説明
Archicadの平面図表現で、切断面の表現を上書きしてシンプルな表現にしつつも、壁と柱はもともと別な要素のため、包絡しないように表現したい場合があります。表現の上書きセットで切断面を上書きすると、壁と柱が包絡してしまい、レイヤーの交差グループで柱と壁を分けても、柱とに壁が貫通したような表現になってしまいます。
Archicadのデフォルトのてプレートにある、表現の上書きルールで、「切断塗りつぶしを背景に(分離線なし)」は、全ての要素タイプに対して、切断塗りつぶしを上書きする設定になっています。そのため、この表現の上書きルールを使用している表現の上書きセット「白抜き(2Dのみ)」を適用すると、全ての要素の切断面が上書きされます。柱と壁の切断面も同じく上書きされてしまい、柱と壁が包絡した表現になります。
手順
柱と壁が表現の上書きを適用されても包絡しないように、表現の上書きルールを準備します。
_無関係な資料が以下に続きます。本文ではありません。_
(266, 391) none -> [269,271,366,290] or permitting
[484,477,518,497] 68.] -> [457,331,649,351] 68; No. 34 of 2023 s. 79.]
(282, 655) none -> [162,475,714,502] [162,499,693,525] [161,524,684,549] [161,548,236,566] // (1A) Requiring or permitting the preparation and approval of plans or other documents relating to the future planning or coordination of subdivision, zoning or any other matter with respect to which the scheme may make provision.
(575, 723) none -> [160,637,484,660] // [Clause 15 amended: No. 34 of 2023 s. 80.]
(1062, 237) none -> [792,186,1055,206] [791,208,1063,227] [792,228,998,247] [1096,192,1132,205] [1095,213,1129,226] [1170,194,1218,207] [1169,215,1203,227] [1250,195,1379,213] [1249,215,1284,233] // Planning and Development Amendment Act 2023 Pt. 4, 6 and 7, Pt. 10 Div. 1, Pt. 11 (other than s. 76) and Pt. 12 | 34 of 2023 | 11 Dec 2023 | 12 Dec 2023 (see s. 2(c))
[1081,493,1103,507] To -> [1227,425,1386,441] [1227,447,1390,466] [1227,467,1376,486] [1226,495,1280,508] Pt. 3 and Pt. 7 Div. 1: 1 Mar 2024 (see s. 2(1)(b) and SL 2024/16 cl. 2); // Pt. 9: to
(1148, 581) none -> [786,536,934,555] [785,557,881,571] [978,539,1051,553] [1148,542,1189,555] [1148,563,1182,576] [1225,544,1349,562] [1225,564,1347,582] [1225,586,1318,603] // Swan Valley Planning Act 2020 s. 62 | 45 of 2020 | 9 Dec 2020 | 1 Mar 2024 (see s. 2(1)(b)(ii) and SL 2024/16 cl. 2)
今回は、柱の要素タイプのみを上書きする、または柱以外を上書きするルールを新しく作成し、既存の表現の上書きセットに追加します。
- 柱を上書きする用の表現の上書きルールを作成します。
表現の上書きルールを開きます。表現の上書きセットから開くか、直接メニューから開きます。
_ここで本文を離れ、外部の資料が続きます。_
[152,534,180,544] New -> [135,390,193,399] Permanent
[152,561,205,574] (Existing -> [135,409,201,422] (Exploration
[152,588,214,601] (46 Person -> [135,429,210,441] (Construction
ドキュメント > 表現の上書き > 表現の上書きルール
- 新しく表現の上書きルールを作成します。
柱のみを上書きするるルールを作成する場合、下記のように作成します。
基準:
要素タイプ - 等しい - 柱
上書きスタイル -塗りつぶし種類にチェックを入れ、背景を選択し、切断塗りつぶしを対象とします。
仕上げ分離線を非表示のチェックは外します。
柱以外の要素を上書きする場合は、下記のように設定します。このルールを適用した場合、柱は表現の上書きの対象ではなくなるので、元の切断面の設定となります。
基準:
要素タイプ - 異なる - 柱
上書きスタイル -塗りつぶし種類にチェックを入れ、背景を選択し、切断塗りつぶしを対象とします。
仕上げ分離線を非表示のチェックは入れておきます。
- 表現の上書きセットに作成したルールを追加します。
柱を上書きするルールを追加する場合は、表現の上書きを適用する優先度が一番高くなるようルールを一番上に追加します。
柱以外を上書きするルールを追加する場合は、他のルールで柱を上書きしてしまわないようにします。
デフォルトテンプレートにある表現の上書きセットに追加する場合、切断塗りつぶしを背景に(分離線なし)はセットから削除します。
変更した表現の上書きセットを適用すると、柱と壁が包絡しない表現に変わります。